Berdasarkan data Organisasi Pangan dan Pertanian Dunia (FAO) serta laporan perdagangan terbaru dari Observatory of Economic Complexity (OEC), beberapa negara berhasil mendominasi pasar mawar dunia berkat kondisi iklim yang ideal dan teknologi pertanian yang maju. Berikut adalah 5 negara yang menyandang gelar sebagai "Raja Mawar" di kancah global.

1. Belanda: Hub Logistik dan Produsen Utama

Sudah menjadi rahasia umum bahwa Belanda adalah pusat gravitasi industri bunga dunia. Melalui bursa bunga Royal FloraHolland yang legendaris, Belanda tidak hanya berperan sebagai produsen mawar berkualitas tinggi di dalam rumah kaca (greenhouse) canggihnya, tetapi juga sebagai pusat re-ekspor terbesar.

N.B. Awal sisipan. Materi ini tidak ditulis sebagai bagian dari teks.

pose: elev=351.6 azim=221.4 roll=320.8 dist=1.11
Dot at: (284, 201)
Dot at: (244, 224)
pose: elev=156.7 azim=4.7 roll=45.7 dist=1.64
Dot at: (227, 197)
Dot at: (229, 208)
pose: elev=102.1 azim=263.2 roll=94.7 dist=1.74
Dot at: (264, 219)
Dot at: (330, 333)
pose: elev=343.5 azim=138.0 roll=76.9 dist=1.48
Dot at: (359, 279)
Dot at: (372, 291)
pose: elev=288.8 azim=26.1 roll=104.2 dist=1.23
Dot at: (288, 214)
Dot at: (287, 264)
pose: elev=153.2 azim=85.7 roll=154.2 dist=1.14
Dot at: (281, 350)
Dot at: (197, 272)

Lebih dari 40% mawar yang beredar di pasar global melewati tangan para pedagang Belanda. Efisiensi logistik di Bandara Schiphol memungkinkan mawar-mawar segar ini sampai ke tangan konsumen di belahan dunia lain dalam hitungan jam setelah dipanen.

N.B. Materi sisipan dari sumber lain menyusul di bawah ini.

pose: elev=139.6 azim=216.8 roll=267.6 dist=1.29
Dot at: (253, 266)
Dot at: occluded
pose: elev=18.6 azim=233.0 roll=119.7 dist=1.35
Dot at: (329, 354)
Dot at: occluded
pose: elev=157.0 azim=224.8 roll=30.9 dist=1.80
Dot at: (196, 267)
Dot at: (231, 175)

2. Ekuador: Mawar dengan Kelopak Sempurna

Ekuador sering dianggap sebagai penghasil mawar terbaik secara kualitas. Lokasi geografisnya yang berada tepat di garis khatulistiwa dengan dataran tinggi yang mendapat sinar matahari berlimpah sepanjang tahun membuat mawar Ekuador memiliki karakteristik unik: batang yang sangat panjang, kelopak bunga yang lebar, serta daya tahan (vase life) yang lebih lama.

Bagi para kolektor bunga premium, mawar dari pegunungan Andes di Ekuador adalah standar emas. Industri ini juga menjadi salah satu tulang punggung ekonomi negara tersebut, menyediakan lapangan kerja bagi puluhan ribu penduduk lokal.